**Exercise details**
Go through the data below and return each line where the string "unconnected" appears.

(Machine-readable hardware designs)
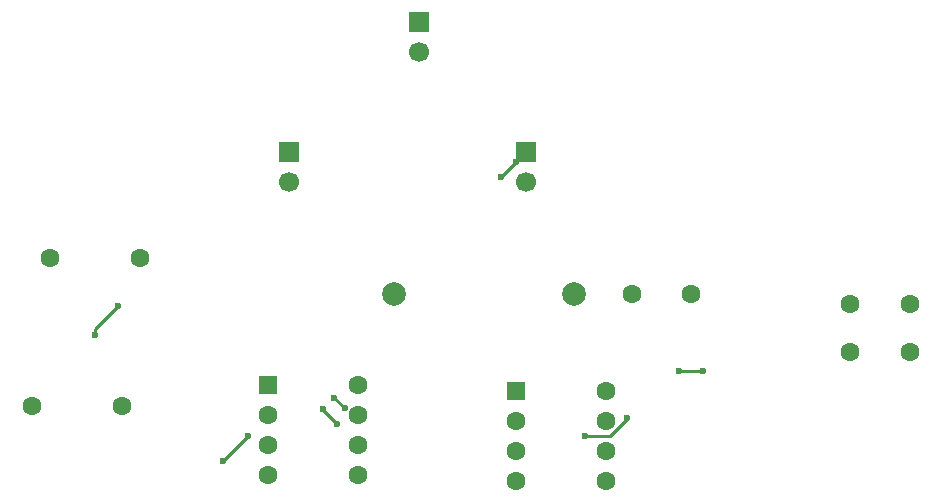
<source format=gbr>
%TF.GenerationSoftware,KiCad,Pcbnew,9.0.3-9.0.3-0~ubuntu24.04.1*%
%TF.CreationDate,2025-12-18T18:23:40+05:30*%
%TF.ProjectId,Class_D_Amp_Discrete,436c6173-735f-4445-9f41-6d705f446973,rev?*%
%TF.SameCoordinates,Original*%
%TF.FileFunction,Copper,L2,Bot*%
%TF.FilePolarity,Positive*%
%FSLAX46Y46*%
G04 Gerber Fmt 4.6, Leading zero omitted, Abs format (unit mm)*
G04 Created by KiCad (PCBNEW 9.0.3-9.0.3-0~ubuntu24.04.1) date 2025-12-18 18:23:40*
%MOMM*%
%LPD*%
G01*
G04 APERTURE LIST*
G04 Aperture macros list*
%AMRoundRect*
0 Rectangle with rounded corners*
0 $1 Rounding radius*
0 $2 $3 $4 $5 $6 $7 $8 $9 X,Y pos of 4 corners*
0 Add a 4 corners polygon primitive as box body*
4,1,4,$2,$3,$4,$5,$6,$7,$8,$9,$2,$3,0*
0 Add four circle primitives for the rounded corners*
1,1,$1+$1,$2,$3*
1,1,$1+$1,$4,$5*
1,1,$1+$1,$6,$7*
1,1,$1+$1,$8,$9*
0 Add four rect primitives between the rounded corners*
20,1,$1+$1,$2,$3,$4,$5,0*
20,1,$1+$1,$4,$5,$6,$7,0*
20,1,$1+$1,$6,$7,$8,$9,0*
20,1,$1+$1,$8,$9,$2,$3,0*%
G04 Aperture macros list end*
%TA.AperFunction,ComponentPad*%
%ADD10C,1.600000*%
%TD*%
%TA.AperFunction,ComponentPad*%
%ADD11RoundRect,0.250000X-0.550000X-0.550000X0.550000X-0.550000X0.550000X0.550000X-0.550000X0.550000X0*%
%TD*%
%TA.AperFunction,ComponentPad*%
%ADD12C,1.700000*%
%TD*%
%TA.AperFunction,ComponentPad*%
%ADD13R,1.700000X1.700000*%
%TD*%
%TA.AperFunction,ComponentPad*%
%ADD14C,2.000000*%
%TD*%
%TA.AperFunction,ViaPad*%
%ADD15C,0.600000*%
%TD*%
%TA.AperFunction,Conductor*%
%ADD16C,0.250000*%
%TD*%
G04 APERTURE END LIST*
D10*
%TO.P,R2,1*%
%TO.N,Net-(U1-DIS)*%
X131690000Y-99500000D03*
%TO.P,R2,2*%
%TO.N,Net-(U1-THR)*%
X139310000Y-99500000D03*
%TD*%
%TO.P,R1,1*%
%TO.N,VDC*%
X133190000Y-87000000D03*
%TO.P,R1,2*%
%TO.N,Net-(U1-DIS)*%
X140810000Y-87000000D03*
%TD*%
D11*
%TO.P,U1,1,GND*%
%TO.N,GND*%
X151695000Y-97690000D03*
D10*
%TO.P,U1,2,TR*%
%TO.N,Net-(U1-THR)*%
X151695000Y-100230000D03*
%TO.P,U1,3,Q*%
%TO.N,unconnected-(U1-Q-Pad3)*%
X151695000Y-102770000D03*
%TO.P,U1,4,R*%
%TO.N,VDC*%
X151695000Y-105310000D03*
%TO.P,U1,5,CV*%
%TO.N,Net-(U1-CV)*%
X159315000Y-105310000D03*
%TO.P,U1,6,THR*%
%TO.N,Net-(U1-THR)*%
X159315000Y-102770000D03*
%TO.P,U1,7,DIS*%
%TO.N,Net-(U1-DIS)*%
X159315000Y-100230000D03*
%TO.P,U1,8,VCC*%
%TO.N,VDC*%
X159315000Y-97690000D03*
%TD*%
%TO.P,U2,8,NC*%
%TO.N,unconnected-(U2-NC-Pad8)*%
X180315000Y-98190000D03*
%TO.P,U2,7,V+*%
%TO.N,VDC*%
X180315000Y-100730000D03*
%TO.P,U2,6*%
%TO.N,Net-(L1-Pad1)*%
X180315000Y-103270000D03*
%TO.P,U2,5,NULL*%
%TO.N,unconnected-(U2-NULL-Pad5)*%
X180315000Y-105810000D03*
%TO.P,U2,4,V-*%
%TO.N,GND*%
X172695000Y-105810000D03*
%TO.P,U2,3,+*%
%TO.N,Net-(J2-Pin_1)*%
X172695000Y-103270000D03*
%TO.P,U2,2,-*%
%TO.N,Net-(U1-THR)*%
X172695000Y-100730000D03*
D11*
%TO.P,U2,1,NULL*%
%TO.N,unconnected-(U2-NULL-Pad1)*%
X172695000Y-98190000D03*
%TD*%
D10*
%TO.P,C2,1*%
%TO.N,Net-(U1-CV)*%
X201000000Y-94950000D03*
%TO.P,C2,2*%
%TO.N,GND*%
X206000000Y-94950000D03*
%TD*%
D12*
%TO.P,J3,2,Pin_2*%
%TO.N,GND*%
X173500000Y-80540000D03*
D13*
%TO.P,J3,1,Pin_1*%
%TO.N,Net-(J3-Pin_1)*%
X173500000Y-78000000D03*
%TD*%
D12*
%TO.P,J2,2,Pin_2*%
%TO.N,GND*%
X153500000Y-80540000D03*
D13*
%TO.P,J2,1,Pin_1*%
%TO.N,Net-(J2-Pin_1)*%
X153500000Y-78000000D03*
%TD*%
D12*
%TO.P,J1,2,Pin_2*%
%TO.N,GND*%
X164500000Y-69540000D03*
D13*
%TO.P,J1,1,Pin_1*%
%TO.N,VDC*%
X164500000Y-67000000D03*
%TD*%
D14*
%TO.P,L1,2,2*%
%TO.N,Net-(J3-Pin_1)*%
X177615000Y-90000000D03*
%TO.P,L1,1,1*%
%TO.N,Net-(L1-Pad1)*%
X162375000Y-90000000D03*
%TD*%
D10*
%TO.P,C3,2*%
%TO.N,GND*%
X187500000Y-90000000D03*
%TO.P,C3,1*%
%TO.N,Net-(J3-Pin_1)*%
X182500000Y-90000000D03*
%TD*%
%TO.P,C1,2*%
%TO.N,GND*%
X206000000Y-90900000D03*
%TO.P,C1,1*%
%TO.N,Net-(U1-THR)*%
X201000000Y-90900000D03*
%TD*%
D15*
%TO.N,Net-(J3-Pin_1)*%
X172685397Y-78814603D03*
X171412603Y-80087397D03*
%TO.N,Net-(U1-DIS)*%
X158194442Y-99694442D03*
X157310558Y-98810558D03*
%TO.N,Net-(U1-THR)*%
X182066000Y-100482301D03*
X188500000Y-96500000D03*
X178500000Y-102000000D03*
X186500000Y-96500000D03*
X156333058Y-99788058D03*
X157513347Y-101013347D03*
X150000000Y-102000000D03*
X147856855Y-104143144D03*
%TO.N,Net-(U1-DIS)*%
X137000000Y-93500000D03*
X139000000Y-91000000D03*
%TD*%
D16*
%TO.N,Net-(J3-Pin_1)*%
X172685397Y-78814603D02*
X171412603Y-80087397D01*
%TO.N,Net-(U1-DIS)*%
X158194442Y-99694442D02*
X157310558Y-98810558D01*
%TO.N,Net-(U1-THR)*%
X188500000Y-96500000D02*
X186500000Y-96500000D01*
X180637405Y-102000000D02*
X178500000Y-102000000D01*
X182066000Y-100571405D02*
X180637405Y-102000000D01*
X182066000Y-100482301D02*
X182066000Y-100571405D01*
X157513347Y-101013347D02*
X156333058Y-99833058D01*
X156333058Y-99833058D02*
X156333058Y-99788058D01*
X150000000Y-102000000D02*
X148000000Y-104000000D01*
X148000000Y-104000000D02*
X147925001Y-104000000D01*
X147925001Y-104000000D02*
X147856855Y-104068146D01*
X147856855Y-104068146D02*
X147856855Y-104143144D01*
%TO.N,Net-(U1-DIS)*%
X137000000Y-93500000D02*
X137000000Y-93000000D01*
X137000000Y-93000000D02*
X139000000Y-91000000D01*
%TD*%
M02*

</source>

**Final answer**
%TO.N,unconnected-(U1-Q-Pad3)*%
%TO.N,unconnected-(U2-NC-Pad8)*%
%TO.N,unconnected-(U2-NULL-Pad5)*%
%TO.N,unconnected-(U2-NULL-Pad1)*%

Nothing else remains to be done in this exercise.